Document excerpt:

++++++++++++++++++++

Wednesday, June 11, 2014

MOVIE - The Railway Man

R (1:56)
Limited Release 4-11-14
Viewed at Carlisle Theater (reminds me so much of the Criterion, except it doesn't smell old and musty) Wed. 6-11-14
RT Critic: 66 Audience: 70
Cag: 4/Liked it a lot (I had to....It was Colin Firth....)
Directed by Jonathan Teplitzky
The Weinstein Company

Colin Firth, Nicole Kidman, Stellan Skarsgard, and a young man named Jeremy Irvine, who played the young Firth beautifully

My comments: I always love stories that are based on a true story, but always wonder how much is close to the truth and how much is fictionalized.  I really enjoy the way this one was told; overlapping present and past, reality and memory to piece everything together. I usually refuse to go to war movies, but this one (probably because of Firth) tempted me too much not to go.  What happened to the British prisoners, especially the protagonist, Eric Lomax, was more-than-horrible-and-horrifying, but it's good to get a good dose or reality once in awhile.  It's too bad that this is the reality, though....

++++++++++++++++++++

Data listing:
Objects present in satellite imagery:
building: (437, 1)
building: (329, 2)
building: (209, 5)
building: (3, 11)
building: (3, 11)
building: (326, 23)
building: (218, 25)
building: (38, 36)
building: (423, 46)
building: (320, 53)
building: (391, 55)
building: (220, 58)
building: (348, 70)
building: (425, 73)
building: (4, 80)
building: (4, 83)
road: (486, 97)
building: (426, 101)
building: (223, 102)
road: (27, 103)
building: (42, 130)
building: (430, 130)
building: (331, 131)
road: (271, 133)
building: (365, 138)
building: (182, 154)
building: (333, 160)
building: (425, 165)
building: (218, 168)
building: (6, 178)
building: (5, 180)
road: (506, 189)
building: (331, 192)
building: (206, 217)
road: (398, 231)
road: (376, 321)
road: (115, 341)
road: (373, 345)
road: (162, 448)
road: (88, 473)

++++++++++++++++++++

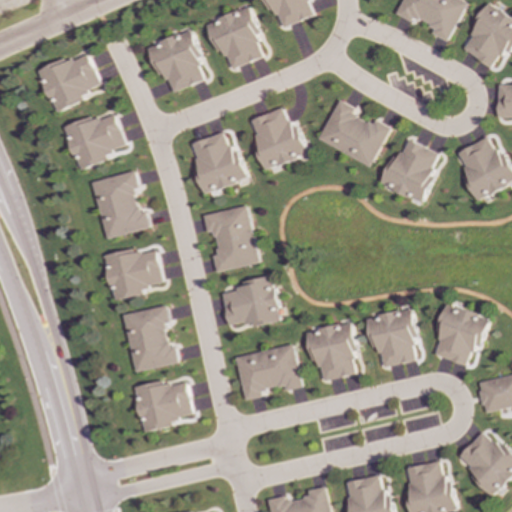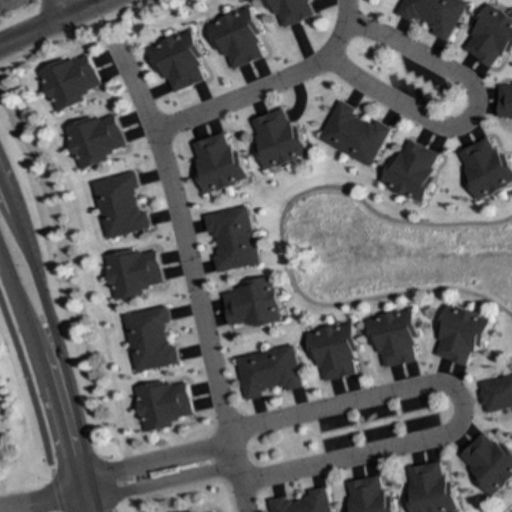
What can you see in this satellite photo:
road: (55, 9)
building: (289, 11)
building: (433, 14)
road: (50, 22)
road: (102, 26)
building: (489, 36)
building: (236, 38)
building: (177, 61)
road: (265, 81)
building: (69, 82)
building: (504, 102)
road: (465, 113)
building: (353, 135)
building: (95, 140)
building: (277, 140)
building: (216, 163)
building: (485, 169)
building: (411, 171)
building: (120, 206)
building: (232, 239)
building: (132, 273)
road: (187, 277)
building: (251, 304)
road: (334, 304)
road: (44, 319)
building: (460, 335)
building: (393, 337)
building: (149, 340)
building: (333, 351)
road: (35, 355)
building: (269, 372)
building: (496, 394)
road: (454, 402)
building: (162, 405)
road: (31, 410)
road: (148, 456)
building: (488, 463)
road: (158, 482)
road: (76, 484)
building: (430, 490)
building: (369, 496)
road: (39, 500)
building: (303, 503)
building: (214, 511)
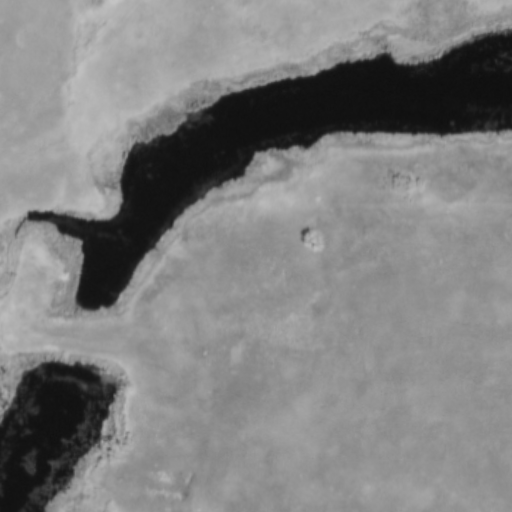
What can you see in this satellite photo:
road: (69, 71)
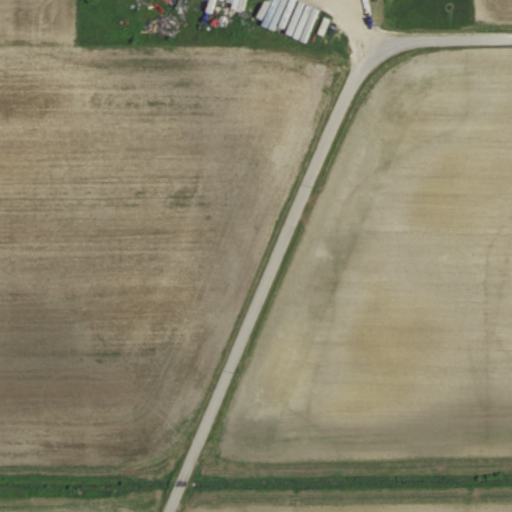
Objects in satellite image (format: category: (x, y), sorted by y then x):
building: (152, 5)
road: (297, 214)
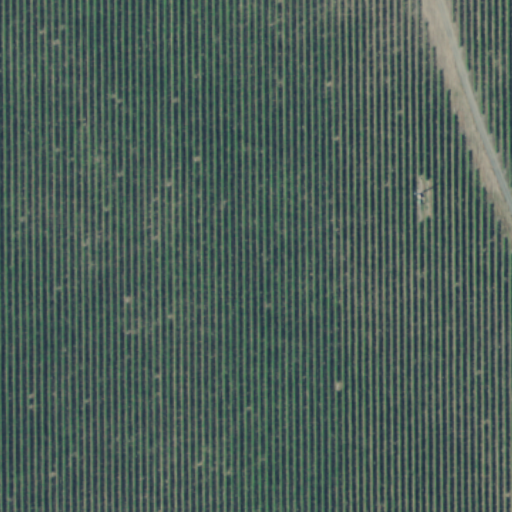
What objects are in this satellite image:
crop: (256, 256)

++++++++++++++++++++

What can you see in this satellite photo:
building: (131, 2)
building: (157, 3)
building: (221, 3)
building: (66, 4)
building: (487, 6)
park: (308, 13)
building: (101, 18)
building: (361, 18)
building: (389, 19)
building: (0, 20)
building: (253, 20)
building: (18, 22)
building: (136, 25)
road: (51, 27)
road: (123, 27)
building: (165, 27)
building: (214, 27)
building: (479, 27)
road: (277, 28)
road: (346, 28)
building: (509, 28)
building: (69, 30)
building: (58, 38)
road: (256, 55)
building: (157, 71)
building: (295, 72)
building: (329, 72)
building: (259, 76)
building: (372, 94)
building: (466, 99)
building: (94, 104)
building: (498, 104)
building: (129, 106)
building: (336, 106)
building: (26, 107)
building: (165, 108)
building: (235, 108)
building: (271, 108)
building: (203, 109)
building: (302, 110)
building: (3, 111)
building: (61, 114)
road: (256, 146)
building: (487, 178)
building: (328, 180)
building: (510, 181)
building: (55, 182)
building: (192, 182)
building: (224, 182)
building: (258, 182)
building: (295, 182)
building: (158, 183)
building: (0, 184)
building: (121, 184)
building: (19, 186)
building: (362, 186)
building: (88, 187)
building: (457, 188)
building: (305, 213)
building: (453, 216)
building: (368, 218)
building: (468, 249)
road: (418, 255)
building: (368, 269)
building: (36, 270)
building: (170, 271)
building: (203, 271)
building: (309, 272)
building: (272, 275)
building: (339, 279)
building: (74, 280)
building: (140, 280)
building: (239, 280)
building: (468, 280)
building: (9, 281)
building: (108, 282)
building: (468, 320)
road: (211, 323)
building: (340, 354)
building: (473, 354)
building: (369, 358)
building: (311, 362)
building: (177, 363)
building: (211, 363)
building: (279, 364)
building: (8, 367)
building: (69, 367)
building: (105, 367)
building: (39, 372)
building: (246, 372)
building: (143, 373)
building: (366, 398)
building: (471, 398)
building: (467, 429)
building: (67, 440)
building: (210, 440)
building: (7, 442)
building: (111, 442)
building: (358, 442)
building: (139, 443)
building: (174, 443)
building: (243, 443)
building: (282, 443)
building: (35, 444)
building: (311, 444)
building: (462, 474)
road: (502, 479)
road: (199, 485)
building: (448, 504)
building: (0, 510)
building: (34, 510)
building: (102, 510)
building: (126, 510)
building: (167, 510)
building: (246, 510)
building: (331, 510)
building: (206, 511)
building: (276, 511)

++++++++++++++++++++

List of tasks:
• a. Add -110 to every x and y coordinate in the rows, everything from the line containing "Objects present in" down to the line containing "road: (88, 473)", and write all of those lines out again, including the opening line.
• b. Write what comes next in the review of The Railway Man, starting after its last sentence.

Answers below:
• a.
Objects present in satellite imagery:
building: (327, -109)
building: (219, -108)
building: (99, -105)
building: (-107, -99)
building: (-107, -99)
building: (216, -87)
building: (108, -85)
building: (-72, -74)
building: (313, -64)
building: (210, -57)
building: (281, -55)
building: (110, -52)
building: (238, -40)
building: (315, -37)
building: (-106, -30)
building: (-106, -27)
road: (376, -13)
building: (316, -9)
building: (113, -8)
road: (-83, -7)
building: (-68, 20)
building: (320, 20)
building: (221, 21)
road: (161, 23)
building: (255, 28)
building: (72, 44)
building: (223, 50)
building: (315, 55)
building: (108, 58)
building: (-104, 68)
building: (-105, 70)
road: (396, 79)
building: (221, 82)
building: (96, 107)
road: (288, 121)
road: (266, 211)
road: (5, 231)
road: (263, 235)
road: (52, 338)
road: (-22, 363)

• b.
I am NOT fond of Nicole Kidman at all.  This role didn't help me like her any more, although I guess she did an acceptable job.  I'm not even sure why I dislike her....just never liked any of the roles I've seen her do, I guess.....

Rotten Tomato Summary: Based on the remarkable bestselling autobiography, THE RAILWAY MAN tells the extraordinary and epic true story of Eric Lomax (Colin Firth), a British Army officer who is tormented as a prisoner of war at a Japanese labor camp during World War II. Decades later, Lomax and his beautiful love interest Patti (Nicole Kidman) discover that the Japanese interpreter responsible for much of his treatment is still alive and set out to confront him, and his haunting past, in this powerful and inspiring tale of heroism, humanity and the redeeming power of love.